Braña Miguel F, Cacho Mónica, García M Luisa, Mayoral Elena P, López Berta, de Pascual-Teresa Beatriz, Ramos Ana, Acero Nuria, Llinares Francisco, Muñoz-Mingarro Dolores, Lozach Olivier, Meijer Laurent
Facultad de Farmacia, Universidad San Pablo CEU, Urbanización Montepríncipe, 28668-Boadilla del Monte, Madrid, Spain.
J Med Chem. 2005 Nov 3;48(22):6843-54. doi: 10.1021/jm058013g.
Pyrazolopyridazine 1a was identified in a high-throughput screening carried out by BASF Bioresearch Corp. (Worcester, MA) as a potent inhibitor of CDK1/cyclin B and shown to have selectivity for the CDK family. Analogues of the lead compound have been synthesized and their antitumor activities have been tested. A molecular model of the complex between the lead compound and the CDK2 ATP binding site has been built using a combination of conformational search and automated docking techniques. The stability of the resulting complex has been assessed by molecular dynamics simulations and the experimental results obtained for the synthesized analogues have been rationalized on the basis of the proposed binding mode for compound 1a. As a result of the SAR study, monofuryl 1o has been synthesized and is one of the most active compounds against CDK1 of this series.
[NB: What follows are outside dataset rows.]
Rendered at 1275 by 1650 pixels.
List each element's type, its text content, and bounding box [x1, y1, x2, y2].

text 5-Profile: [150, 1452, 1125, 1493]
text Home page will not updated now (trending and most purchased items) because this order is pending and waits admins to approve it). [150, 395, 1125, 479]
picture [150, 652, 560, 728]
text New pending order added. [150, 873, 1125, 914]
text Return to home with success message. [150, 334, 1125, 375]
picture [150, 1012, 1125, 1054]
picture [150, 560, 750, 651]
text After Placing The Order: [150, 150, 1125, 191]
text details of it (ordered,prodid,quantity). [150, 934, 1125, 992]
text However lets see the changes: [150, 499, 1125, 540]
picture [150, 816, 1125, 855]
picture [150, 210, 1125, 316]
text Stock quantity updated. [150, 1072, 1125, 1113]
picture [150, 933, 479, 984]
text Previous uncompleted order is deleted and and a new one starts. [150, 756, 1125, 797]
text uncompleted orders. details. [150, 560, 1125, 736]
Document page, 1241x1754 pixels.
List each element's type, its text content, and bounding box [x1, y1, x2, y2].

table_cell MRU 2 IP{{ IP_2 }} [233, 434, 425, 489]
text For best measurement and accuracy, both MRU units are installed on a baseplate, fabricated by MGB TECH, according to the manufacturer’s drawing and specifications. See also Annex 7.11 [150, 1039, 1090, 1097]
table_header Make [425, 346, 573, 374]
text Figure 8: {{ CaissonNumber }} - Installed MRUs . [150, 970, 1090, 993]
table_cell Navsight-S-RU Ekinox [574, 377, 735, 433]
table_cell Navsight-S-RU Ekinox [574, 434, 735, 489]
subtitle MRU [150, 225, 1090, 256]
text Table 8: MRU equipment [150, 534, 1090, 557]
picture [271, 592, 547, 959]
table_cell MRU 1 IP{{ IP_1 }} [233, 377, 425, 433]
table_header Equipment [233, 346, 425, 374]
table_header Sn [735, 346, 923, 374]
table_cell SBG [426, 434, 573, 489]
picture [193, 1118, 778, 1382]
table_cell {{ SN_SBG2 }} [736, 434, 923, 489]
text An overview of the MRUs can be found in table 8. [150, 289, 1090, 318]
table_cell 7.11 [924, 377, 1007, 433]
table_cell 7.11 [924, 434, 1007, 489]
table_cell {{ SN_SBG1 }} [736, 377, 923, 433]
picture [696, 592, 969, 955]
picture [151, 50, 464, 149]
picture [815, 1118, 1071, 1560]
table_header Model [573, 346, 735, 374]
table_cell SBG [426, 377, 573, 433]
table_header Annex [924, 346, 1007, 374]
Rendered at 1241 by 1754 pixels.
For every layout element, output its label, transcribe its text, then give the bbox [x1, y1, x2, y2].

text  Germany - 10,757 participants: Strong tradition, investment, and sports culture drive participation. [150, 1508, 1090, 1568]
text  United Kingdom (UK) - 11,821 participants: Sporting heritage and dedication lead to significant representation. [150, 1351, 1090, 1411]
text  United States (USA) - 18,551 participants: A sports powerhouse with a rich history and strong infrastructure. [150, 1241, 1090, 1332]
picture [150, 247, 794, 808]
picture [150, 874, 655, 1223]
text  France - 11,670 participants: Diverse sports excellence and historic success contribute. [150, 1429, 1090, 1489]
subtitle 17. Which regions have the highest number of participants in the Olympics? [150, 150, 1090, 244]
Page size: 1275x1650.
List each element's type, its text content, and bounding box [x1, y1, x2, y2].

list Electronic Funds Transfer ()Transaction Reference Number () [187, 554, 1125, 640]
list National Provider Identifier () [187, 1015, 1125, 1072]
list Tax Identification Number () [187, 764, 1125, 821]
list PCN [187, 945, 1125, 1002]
吡唑并哒嗪1a是由巴斯夫生物研究公司(马萨诸塞州伍斯特)进行的高通量筛选中鉴定出的一种有效的CDK1/细胞周期蛋白B抑制剂,并显示出对CDK家族具有选择性。已合成了先导化合物的类似物,并测试了它们的抗肿瘤活性。使用构象搜索和自动对接技术相结合的方法构建了先导化合物与CDK2 ATP结合位点之间复合物的分子模型。通过分子动力学模拟评估了所得复合物的稳定性,并根据化合物1a提出的结合模式对合成类似物获得的实验结果进行了合理化分析。作为构效关系研究的结果,单呋喃基化合物1o已被合成,并且是该系列中对CDK1活性最高的化合物之一。